As expected, most of the testees have families trees that seem to still be rooted in the US and the only surname that is common with any of my ancestors is Smith and I really don’t think this is the same Smith. What is slightly worrying is that there appears to be no commonality with members of the Braund family who have done this test, although, to be fair, our likely relationship is more distant than 5th cousins. This didn’t stop me from hoping for a remote cousin match. Two of the eleven 2nd-4th cousin matches have uploaded a family tree. I guess that this is the next challenge for me to tackle. No areas of commonality here either. There is one match that looks possible, although it wouldn’t be at 4th cousin level. He does at least have Cornish ancestry and a surname that appears on my family tree, although not amongst my direct ancestors. I know I am supposed to do something with my centimorgans. Maybe we don’t share enough of them. I will await instruction. I had a play with the chromosome browser. The most likely match and I share seven segments. I am not sure why therefore they are identified as a closer relative than someone with whom I share 18. I clearly need someone to explain the significance of this in words of half a syllable.

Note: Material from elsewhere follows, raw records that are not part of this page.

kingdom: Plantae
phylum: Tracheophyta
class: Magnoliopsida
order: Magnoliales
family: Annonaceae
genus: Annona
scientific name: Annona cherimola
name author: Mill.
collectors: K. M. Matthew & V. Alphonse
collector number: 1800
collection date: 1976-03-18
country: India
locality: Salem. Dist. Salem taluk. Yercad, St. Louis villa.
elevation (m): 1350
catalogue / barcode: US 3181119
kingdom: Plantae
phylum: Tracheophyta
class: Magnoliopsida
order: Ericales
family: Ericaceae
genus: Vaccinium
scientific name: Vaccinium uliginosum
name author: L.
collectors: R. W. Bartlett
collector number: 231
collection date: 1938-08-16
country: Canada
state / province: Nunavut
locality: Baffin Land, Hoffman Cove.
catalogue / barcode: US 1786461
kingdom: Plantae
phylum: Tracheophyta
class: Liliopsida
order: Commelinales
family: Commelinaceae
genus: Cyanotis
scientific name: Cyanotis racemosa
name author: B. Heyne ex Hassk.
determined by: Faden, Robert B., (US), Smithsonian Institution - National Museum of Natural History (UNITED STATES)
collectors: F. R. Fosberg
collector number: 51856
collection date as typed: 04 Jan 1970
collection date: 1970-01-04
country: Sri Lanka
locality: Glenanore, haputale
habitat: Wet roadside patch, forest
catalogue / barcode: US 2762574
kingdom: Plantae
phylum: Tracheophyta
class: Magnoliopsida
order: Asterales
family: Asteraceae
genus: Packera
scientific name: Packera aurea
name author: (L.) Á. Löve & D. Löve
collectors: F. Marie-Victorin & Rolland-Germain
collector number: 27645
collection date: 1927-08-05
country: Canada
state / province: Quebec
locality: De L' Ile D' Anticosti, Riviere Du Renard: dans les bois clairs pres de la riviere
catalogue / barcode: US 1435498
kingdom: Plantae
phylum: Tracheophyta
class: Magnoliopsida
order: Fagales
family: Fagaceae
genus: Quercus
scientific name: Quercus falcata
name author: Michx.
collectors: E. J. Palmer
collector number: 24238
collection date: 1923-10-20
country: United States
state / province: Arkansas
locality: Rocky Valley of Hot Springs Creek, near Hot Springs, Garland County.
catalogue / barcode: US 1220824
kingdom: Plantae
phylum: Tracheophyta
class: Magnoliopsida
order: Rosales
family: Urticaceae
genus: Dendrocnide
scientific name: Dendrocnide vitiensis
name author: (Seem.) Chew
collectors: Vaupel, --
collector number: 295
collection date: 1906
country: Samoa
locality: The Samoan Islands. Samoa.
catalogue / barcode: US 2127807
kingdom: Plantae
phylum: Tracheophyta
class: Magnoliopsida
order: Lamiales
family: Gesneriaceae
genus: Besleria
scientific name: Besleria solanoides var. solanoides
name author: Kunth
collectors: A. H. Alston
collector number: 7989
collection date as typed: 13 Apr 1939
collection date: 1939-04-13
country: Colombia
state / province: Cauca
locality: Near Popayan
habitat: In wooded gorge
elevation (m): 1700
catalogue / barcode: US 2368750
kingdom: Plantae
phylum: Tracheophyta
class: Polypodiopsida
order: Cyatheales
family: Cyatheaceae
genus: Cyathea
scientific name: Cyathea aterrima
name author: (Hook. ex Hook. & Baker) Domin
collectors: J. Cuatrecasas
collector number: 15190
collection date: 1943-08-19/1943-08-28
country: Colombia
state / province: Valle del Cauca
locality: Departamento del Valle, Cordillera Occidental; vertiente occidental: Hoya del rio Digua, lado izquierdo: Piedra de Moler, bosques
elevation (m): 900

What other fun can I have with these results? I am 99% European, no surprises there then. This is allegedly Britain, Scandinavia and Western Europe, although not Iberia. As regards my ancient origins, I am 10% a Metal Age Invader. What does that even mean? I am 40% Farmer, which seems to mean I may have origins in Aleppo. Excuse me, I’m just off for a bit of hunter gathering, in line with 50% of my ancient origins.